# [Your goal]
Starting at the line that holds "fx_px: 3997", transcribe every line to the end of the data exactly; include no other lines.

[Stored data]
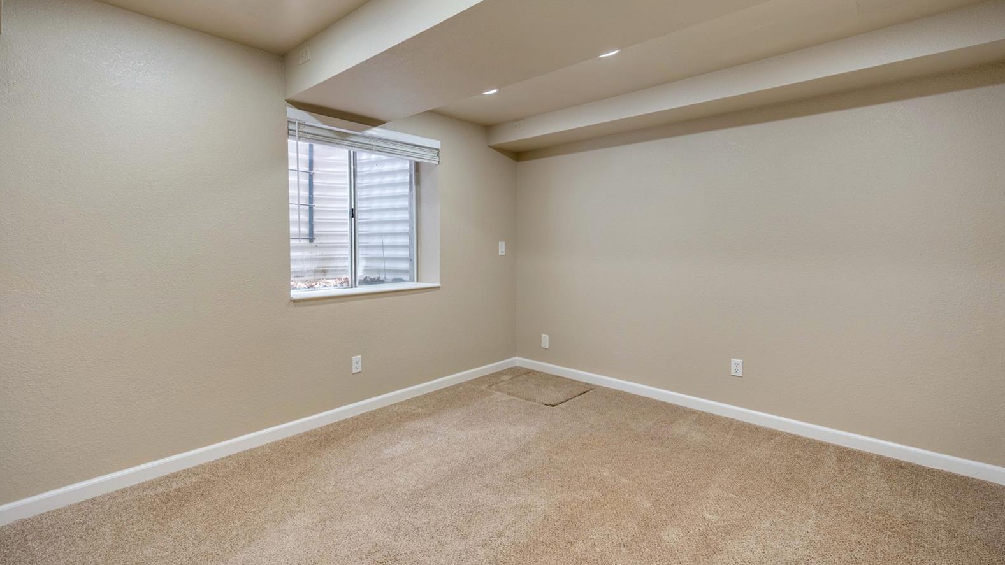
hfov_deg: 95.9
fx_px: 453
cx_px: 499
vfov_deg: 63.8
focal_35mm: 17
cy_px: 258
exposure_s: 1/250
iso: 500
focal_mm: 16
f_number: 6.3
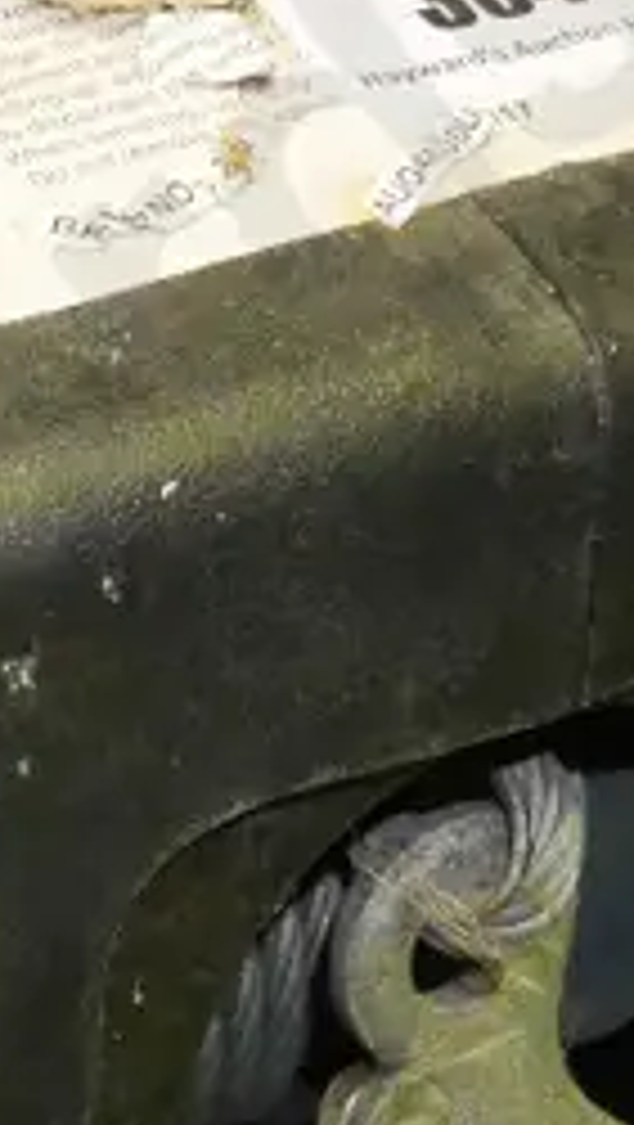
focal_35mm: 134
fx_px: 3997
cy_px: 565
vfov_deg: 16.0
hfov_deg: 8.9
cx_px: -175
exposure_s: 1/200
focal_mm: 15
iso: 3200
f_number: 3.7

# [Solved exercise]
fx_px: 3997
cy_px: 565
vfov_deg: 16.0
hfov_deg: 8.9
cx_px: -175
exposure_s: 1/200
focal_mm: 15
iso: 3200
f_number: 3.7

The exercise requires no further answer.